Und wenn sie abends vor Erschöpfung nicht gleich in ihre Betten fielen, spielten sie Schach oder lasen in den Büchern, die Harrys Freundin ihnen schickte.
„Damit Du mich noch mit einem ganzen Satz begrüßen kannst, wenn Du wiederkommst.“
Die Ausbildung schritt weiter voran, wobei beide mehr und mehr merkten, dass sich die Waffen besser in den Händen anfühlten als die Bücher. Auch verschmolzen sie mit den anderen Jungs von Tag zu Tag weiter zu einer Einheit, die Sicherheit und Unterstützung bot, das Schach spielen und Lesen überflüssig machte und die einsamen dunklen Flecken im Inneren, mit denen sie alle zum ersten Mal die Kaserne betraten, verschwinden ließ. Am Ende landeten Harry und Tim in keinem Vorlesungssaal, sondern im Häuserkampf in einem staubigen Land, dessen Einwohner auf diese Weise die Demokratie lernen sollten. Sie mussten töten, und dazwischen schrieb Harry Briefe an seine Freundin, die sie jedoch nie öffnete.

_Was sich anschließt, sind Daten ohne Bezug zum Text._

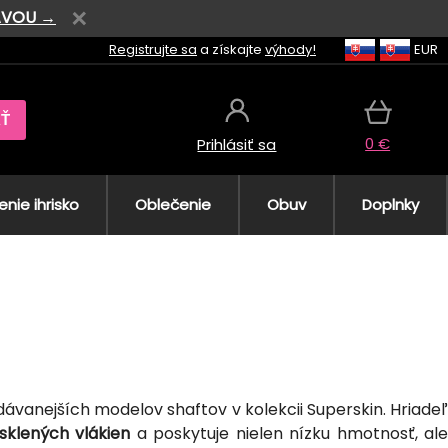
AVOU →
Registrujte sa
a získajte
výhody!
EUR
AŤ
0 €
Prihlásiť sa
nie ihrisko
Oblečenie
Obuv
Doplnky
dávanejších modelov shaftov v kolekcii Superskin. Hriade
sklených vlákien
a poskytuje nielen nízku hmotnosť, al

Oder er füllte zusammen mit Tim Sand in das Bonbonglas, das er aufgehoben und mitgenommen hatte, immer ein wenig von jedem Ort, an den sie geschickt wurden. Als das Glas eines Abends voll war und diese Beschäftigung damit zu Ende, warf Tim es frustriert gegen eine Felswand, an der es zersplitterte.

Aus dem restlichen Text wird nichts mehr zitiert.